(Saved entries)
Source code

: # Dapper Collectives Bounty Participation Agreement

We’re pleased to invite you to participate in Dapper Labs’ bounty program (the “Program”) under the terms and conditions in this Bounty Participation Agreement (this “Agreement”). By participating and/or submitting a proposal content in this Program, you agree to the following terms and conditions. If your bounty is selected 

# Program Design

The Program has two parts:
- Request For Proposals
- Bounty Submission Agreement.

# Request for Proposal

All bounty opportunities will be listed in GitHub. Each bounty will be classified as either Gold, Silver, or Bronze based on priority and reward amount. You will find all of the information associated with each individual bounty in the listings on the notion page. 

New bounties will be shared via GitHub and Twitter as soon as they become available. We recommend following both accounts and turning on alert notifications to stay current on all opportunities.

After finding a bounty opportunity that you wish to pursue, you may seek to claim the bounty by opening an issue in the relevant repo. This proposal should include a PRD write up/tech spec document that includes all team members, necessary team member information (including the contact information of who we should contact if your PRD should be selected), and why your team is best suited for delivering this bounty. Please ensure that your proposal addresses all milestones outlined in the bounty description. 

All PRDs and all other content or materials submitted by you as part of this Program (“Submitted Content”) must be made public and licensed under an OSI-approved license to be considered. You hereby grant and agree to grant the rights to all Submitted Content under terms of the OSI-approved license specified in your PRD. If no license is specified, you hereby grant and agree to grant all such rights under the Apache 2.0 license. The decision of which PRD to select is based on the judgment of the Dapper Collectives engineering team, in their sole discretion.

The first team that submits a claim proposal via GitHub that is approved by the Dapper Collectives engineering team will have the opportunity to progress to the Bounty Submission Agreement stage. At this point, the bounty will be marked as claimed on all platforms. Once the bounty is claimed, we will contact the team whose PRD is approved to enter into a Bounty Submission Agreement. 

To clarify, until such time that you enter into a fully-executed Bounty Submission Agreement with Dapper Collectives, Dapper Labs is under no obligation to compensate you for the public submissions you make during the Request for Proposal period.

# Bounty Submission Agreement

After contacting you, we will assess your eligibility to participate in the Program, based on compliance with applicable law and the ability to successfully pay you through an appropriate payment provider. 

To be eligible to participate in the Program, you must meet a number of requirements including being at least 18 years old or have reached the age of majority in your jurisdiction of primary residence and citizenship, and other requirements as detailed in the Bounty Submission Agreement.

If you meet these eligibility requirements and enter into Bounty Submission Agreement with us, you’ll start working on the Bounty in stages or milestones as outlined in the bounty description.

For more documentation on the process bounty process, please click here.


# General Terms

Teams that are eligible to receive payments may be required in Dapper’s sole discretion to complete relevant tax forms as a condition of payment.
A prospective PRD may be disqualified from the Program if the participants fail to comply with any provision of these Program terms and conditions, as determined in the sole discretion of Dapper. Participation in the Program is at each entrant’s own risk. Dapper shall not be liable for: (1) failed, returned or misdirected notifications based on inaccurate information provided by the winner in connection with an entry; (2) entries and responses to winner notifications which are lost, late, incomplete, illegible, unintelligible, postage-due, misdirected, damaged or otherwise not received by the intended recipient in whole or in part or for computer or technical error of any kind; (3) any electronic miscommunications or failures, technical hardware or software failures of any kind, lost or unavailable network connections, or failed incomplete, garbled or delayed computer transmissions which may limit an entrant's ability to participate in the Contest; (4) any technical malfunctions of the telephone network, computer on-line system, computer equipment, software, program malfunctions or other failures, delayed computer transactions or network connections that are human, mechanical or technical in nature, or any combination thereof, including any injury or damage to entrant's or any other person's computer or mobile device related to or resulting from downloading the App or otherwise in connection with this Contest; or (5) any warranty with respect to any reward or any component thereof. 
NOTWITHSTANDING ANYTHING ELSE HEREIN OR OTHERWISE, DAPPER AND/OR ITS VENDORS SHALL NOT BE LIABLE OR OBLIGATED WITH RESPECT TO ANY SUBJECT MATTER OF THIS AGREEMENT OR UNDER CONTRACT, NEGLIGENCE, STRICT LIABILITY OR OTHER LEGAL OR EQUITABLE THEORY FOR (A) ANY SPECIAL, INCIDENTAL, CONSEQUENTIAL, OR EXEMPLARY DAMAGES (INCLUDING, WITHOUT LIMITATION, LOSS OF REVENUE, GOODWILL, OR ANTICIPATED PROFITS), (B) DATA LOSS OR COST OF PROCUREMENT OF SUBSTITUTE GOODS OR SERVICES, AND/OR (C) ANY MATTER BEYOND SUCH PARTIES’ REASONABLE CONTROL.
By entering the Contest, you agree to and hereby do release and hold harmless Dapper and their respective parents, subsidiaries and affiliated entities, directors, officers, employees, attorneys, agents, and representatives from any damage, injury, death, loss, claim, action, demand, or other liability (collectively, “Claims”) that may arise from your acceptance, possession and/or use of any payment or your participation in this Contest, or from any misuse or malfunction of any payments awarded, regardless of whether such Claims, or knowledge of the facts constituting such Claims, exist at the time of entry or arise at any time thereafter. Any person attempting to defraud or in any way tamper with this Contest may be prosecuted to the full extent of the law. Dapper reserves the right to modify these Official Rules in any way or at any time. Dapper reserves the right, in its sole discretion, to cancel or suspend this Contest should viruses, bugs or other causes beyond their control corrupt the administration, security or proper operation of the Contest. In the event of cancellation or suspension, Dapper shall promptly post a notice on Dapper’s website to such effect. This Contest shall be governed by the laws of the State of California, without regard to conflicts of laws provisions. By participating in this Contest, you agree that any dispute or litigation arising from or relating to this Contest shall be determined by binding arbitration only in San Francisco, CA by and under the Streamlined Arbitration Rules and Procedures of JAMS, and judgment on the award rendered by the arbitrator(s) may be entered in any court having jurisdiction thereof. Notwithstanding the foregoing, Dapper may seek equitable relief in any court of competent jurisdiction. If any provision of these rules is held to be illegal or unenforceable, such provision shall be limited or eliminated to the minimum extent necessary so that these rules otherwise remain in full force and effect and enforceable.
--
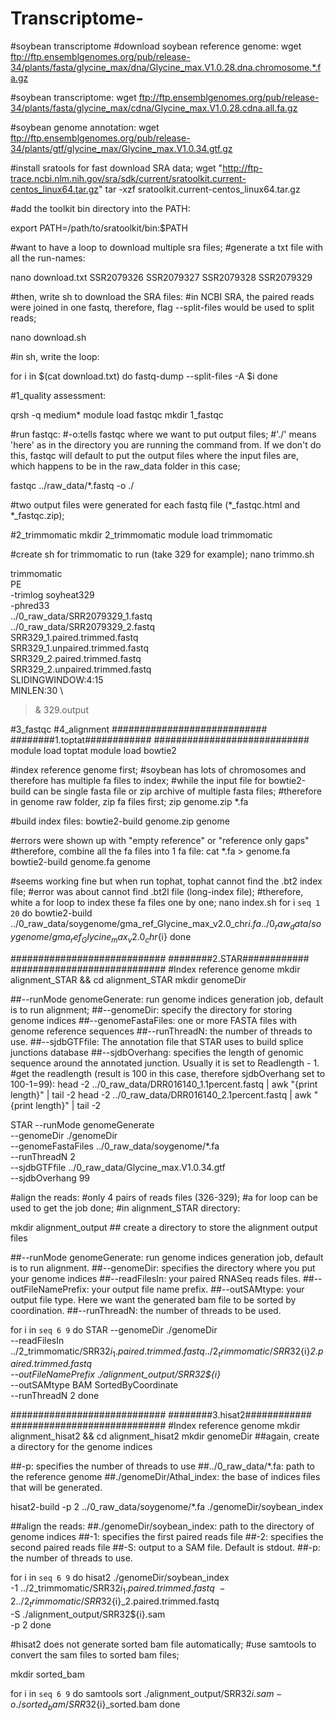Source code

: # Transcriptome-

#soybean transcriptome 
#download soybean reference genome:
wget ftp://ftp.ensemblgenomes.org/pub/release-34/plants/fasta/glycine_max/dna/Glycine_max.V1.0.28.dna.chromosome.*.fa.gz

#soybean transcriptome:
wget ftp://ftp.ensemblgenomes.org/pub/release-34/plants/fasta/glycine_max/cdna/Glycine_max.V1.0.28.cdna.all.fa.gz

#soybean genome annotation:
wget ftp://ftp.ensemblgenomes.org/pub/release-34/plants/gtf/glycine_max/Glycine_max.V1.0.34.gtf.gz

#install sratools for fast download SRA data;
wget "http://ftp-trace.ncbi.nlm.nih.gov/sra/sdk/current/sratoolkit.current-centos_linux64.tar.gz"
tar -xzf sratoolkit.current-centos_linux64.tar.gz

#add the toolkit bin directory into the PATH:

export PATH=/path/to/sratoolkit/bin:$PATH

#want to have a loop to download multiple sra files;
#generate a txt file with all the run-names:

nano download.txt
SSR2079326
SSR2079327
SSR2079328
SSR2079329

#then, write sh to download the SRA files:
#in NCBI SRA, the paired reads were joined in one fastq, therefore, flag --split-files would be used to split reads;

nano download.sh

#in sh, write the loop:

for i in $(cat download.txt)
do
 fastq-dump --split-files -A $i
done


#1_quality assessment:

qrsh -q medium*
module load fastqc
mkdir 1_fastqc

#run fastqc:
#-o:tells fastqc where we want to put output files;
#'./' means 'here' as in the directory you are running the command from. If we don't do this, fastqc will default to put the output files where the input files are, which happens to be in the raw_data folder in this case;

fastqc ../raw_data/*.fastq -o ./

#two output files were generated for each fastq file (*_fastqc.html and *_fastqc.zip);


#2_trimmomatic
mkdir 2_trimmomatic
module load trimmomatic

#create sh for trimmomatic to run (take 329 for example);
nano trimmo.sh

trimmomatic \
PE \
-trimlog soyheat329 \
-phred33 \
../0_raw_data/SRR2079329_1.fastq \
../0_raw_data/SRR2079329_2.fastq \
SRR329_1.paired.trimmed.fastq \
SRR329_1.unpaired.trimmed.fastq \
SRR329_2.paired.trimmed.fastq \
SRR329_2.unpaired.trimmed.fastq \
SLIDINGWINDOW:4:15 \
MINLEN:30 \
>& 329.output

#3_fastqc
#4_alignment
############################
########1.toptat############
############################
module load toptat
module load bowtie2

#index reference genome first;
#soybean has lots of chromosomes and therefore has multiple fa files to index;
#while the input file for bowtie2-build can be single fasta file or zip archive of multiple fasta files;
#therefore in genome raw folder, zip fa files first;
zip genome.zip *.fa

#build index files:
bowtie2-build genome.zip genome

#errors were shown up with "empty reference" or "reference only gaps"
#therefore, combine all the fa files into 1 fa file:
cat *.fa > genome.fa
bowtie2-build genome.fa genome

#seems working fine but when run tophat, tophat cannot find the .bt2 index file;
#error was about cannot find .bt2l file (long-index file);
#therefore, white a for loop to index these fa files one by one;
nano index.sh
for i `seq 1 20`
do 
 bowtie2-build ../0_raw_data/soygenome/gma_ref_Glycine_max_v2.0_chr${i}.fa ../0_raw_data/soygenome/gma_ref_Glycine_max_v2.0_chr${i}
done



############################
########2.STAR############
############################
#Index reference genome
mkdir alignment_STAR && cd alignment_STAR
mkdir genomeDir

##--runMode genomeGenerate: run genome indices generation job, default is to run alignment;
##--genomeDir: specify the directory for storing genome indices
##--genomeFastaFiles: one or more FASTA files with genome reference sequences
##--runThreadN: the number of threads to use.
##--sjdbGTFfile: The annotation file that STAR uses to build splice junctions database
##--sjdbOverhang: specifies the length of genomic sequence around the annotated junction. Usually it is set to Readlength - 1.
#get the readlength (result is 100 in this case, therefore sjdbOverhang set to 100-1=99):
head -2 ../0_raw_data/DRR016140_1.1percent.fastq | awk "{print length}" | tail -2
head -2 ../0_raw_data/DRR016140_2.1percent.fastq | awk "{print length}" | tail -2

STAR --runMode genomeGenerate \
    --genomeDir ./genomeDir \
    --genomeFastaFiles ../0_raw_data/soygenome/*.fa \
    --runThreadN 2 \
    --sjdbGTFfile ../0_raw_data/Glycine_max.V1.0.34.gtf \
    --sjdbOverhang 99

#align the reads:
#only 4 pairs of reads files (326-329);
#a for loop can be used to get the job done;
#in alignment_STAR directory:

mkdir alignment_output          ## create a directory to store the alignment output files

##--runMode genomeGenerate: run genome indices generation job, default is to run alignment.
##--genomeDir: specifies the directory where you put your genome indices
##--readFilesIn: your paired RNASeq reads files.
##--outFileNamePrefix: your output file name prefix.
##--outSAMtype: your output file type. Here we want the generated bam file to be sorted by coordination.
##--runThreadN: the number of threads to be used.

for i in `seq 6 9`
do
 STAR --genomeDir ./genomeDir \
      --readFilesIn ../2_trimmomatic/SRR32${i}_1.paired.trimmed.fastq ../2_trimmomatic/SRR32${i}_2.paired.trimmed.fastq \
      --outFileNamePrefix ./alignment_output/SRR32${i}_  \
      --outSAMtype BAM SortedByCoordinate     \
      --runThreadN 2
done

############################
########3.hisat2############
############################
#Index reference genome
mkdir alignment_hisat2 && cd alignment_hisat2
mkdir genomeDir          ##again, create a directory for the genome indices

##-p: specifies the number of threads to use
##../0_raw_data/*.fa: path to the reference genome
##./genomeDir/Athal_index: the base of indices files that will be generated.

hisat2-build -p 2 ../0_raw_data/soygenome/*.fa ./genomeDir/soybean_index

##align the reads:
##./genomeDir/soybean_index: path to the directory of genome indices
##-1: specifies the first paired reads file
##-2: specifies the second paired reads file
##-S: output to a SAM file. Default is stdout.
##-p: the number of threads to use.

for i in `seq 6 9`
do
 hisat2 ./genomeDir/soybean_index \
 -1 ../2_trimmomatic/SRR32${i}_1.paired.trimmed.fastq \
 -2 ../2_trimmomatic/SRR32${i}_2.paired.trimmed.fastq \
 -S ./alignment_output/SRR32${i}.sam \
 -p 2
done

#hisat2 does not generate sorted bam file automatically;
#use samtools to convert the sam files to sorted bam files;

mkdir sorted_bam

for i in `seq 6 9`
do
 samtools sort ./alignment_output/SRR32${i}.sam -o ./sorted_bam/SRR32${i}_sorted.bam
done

(Try it)
Copy all lines of the records in which the string "create" can be found.

(Task output)
#create sh for trimmomatic to run (take 329 for example);
mkdir alignment_output          ## create a directory to store the alignment output files
mkdir genomeDir          ##again, create a directory for the genome indices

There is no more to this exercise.